Listening to a presentation on student satisfaction survey results recently, I felt a sort of ambivalent sympathy with the administrative colleague whose job it is to assure students that we’re committed to ‘closing the feedback loop’, so that they can feel that their efforts in filling out our surveys result in meaningful action.
‘Closing the feedback loop’ is considered the acme of good practice, but it’s also the Everest of communication challenges. It relies on persuading everyone involved that ‘we’ can address the issues that ‘you’ have raised. Unfortunately, like all customer surveys, ours is an attempt to manage multiple elements by proxy actions, in which the business owner surveys the customers about their satisfaction with the staff, but has surprisingly limited direct means by which to fix any problems that come up. It’s then very difficult in turn to report back to the customer on actions taken.
This is made worse by the fact that the working context for the ups and downs tracked in the survey data is quite remote from the everyday experience of the administrators who scrutinise the results, even though we all work for the same employer, at the same location, and we see each other every day at the coffee cart and the ATM. Most administrative staff have been university students, but not so many have been university teachers. Meanwhile, few university teachers have professional administrative experience in, say, marketing or customer relations. Neither side has much idea what the other is saying to students about why universities exist or what we hope to achieve.

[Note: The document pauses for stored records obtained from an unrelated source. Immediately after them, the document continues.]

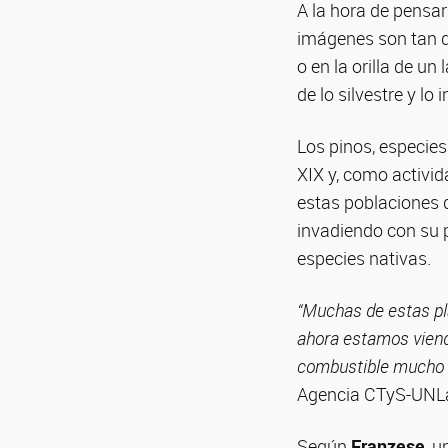
A la hora de pensar
imágenes son tan d
o en la orilla de un 
de lo silvestre y lo
Los pinos, especies
XIX y, como activid
estas poblaciones 
invadiendo con su p
especies nativas.
“Muchas de estas pl
ahora estamos viend
combustible mucho 
Agencia CTyS-UNL
Según
Franzese
, u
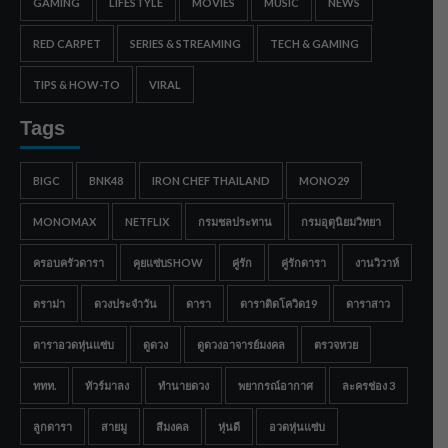
GAMING
LIFESTYLE
MOVIES
MUSIC
NEWS
RED CARPET
SERIES & STREAMING
TECH & GAMING
TIPS & HOW-TO
VIRAL
Tags
BIGC
BNK48
IRON CHEF THAILAND
MONO29
MONOMAX
NETFLIX
กรมชลประทาน
กรมอุตุนิยมวิทยา
ครอบครัวดารา
คุยแซ่บSHOW
คู่รัก
คู่รักดารา
งานวิวาห์
ดราม่า
ดวงประจำวัน
ดารา
ดาราติดโควิด19
ดาราสาว
ดาราอวดหุ่นแซ่บ
ดูดวง
ดูดวงอาจารย์มงคล
ตรวจหวย
ททท.
ทัวร์มาลง
ทำนายดวง
พยากรณ์อากาศ
ละครช่อง 3
ลูกดารา
สายมู
สีมงคล
หุ่นดี
อวดหุ่นแซ่บ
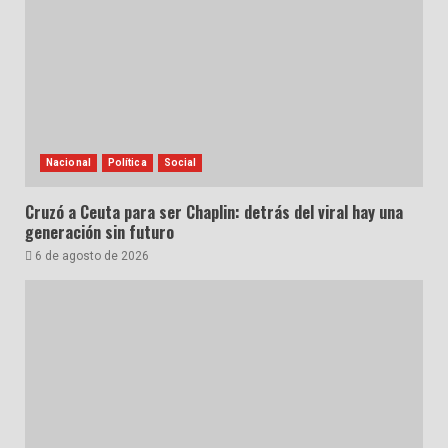
Nacional
Política
Social
Cruzó a Ceuta para ser Chaplin: detrás del viral hay una
generación sin futuro
6 de agosto de 2026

So really, who knows what’s going on in the lecture theatre, the classroom, the corridor or, increasingly, in students’ bedrooms and on the train, as more and more of our teaching contact takes place online? What is any of this supposed to feel like? What prompts a sense of satisfaction rather than dread in each of these circumstances? And how can the survey owners best use their brightly coloured bar graphs to direct academics to engage in remedial action at a distance, other than by hitching survey results to internal mechanisms for reward and career progress?

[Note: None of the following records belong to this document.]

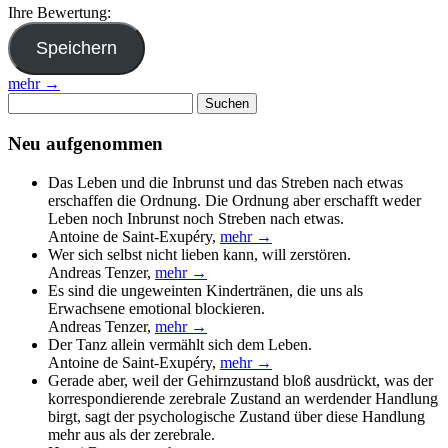
Ihre Bewertung:
mehr →
Suchen
nach:
Neu aufgenommen
Das Leben und die Inbrunst und das Streben nach etwas
erschaffen die Ordnung. Die Ordnung aber erschafft weder
Leben noch Inbrunst noch Streben nach etwas.
Antoine de Saint-Exupéry
,
mehr →
Wer sich selbst nicht lieben kann, will zerstören.
Andreas Tenzer
,
mehr →
Es sind die ungeweinten Kindertränen, die uns als
Erwachsene emotional blockieren.
Andreas Tenzer
,
mehr →
Der Tanz allein vermählt sich dem Leben.
Antoine de Saint-Exupéry
,
mehr →
Gerade aber, weil der Gehirnzustand bloß ausdrückt, was der
korrespondierende zerebrale Zustand an werdender Handlung
birgt, sagt der psychologische Zustand über diese Handlung
mehr aus als der zerebrale.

To do this raises the stakes considerably. As everyone and their surveymonkey knows, grievance warps the evaluation of a process that’s meant to produce challenging experiences. Few experiences are more challenging, and potentially dispiriting, than being graded—and this is where the really pointy feedback stuff is going on. As a result this is also where quite a bit of dissatisfaction occurs. What role should this dissatisfaction play in shaping career outcomes? What kind of cross-checking should occur? What kinds of reflections about contexts, constraints or opportunities might add to this narrow account of satisfaction in the very short-term?

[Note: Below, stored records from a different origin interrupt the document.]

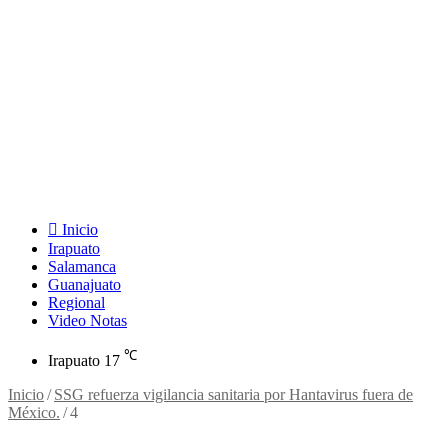
Inicio
Irapuato
Salamanca
Guanajuato
Regional
Video Notas
℃
Irapuato
17
Inicio
/
SSG refuerza vigilancia sanitaria por Hantavirus fuera de
México.
/
4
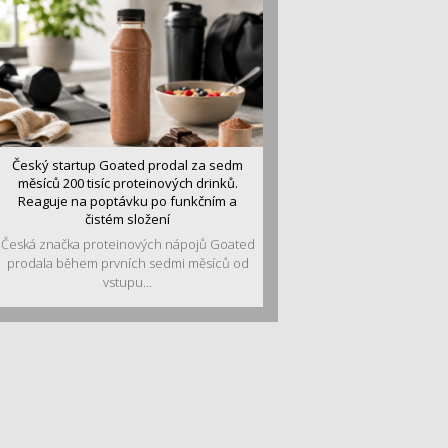
Český startup Goated prodal za sedm
měsíců 200 tisíc proteinových drinků.
Reaguje na poptávku po funkčním a
čistém složení
Česká značka proteinových nápojů Goated
prodala během prvních sedmi měsíců od
vstupu...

So the awkward reality for my administrative colleague is that we don’t have one feedback loop that can be closed by institutional fiat. Rather, each encounter between students and teachers opens up multiple opportunities for feedback that are messy, compromised and heartfelt. Academics don’t give feedback lightly; we try over and over to find the right form of words that will help students learn from the ways in which they didn’t quite achieve what they set out to do. At the same time, we spend a lot of time wondering how students are going, and—crazy as this might sound—asking them directly about their experiences and their satisfaction while there’s still time to do something about it.
In the end, the problem for our survey culture is that there is no unifying institutional ‘we’ that can coherently animate statements about what the university thinks, practices, believes or wants to do. But it’s probably worth quietly pointing out that academics and students spend a great deal more time with each other than either do with university administrators, so perhaps the best way to keep the feedback loop open is ensure that we have enough time and energy to learn from each other as we do.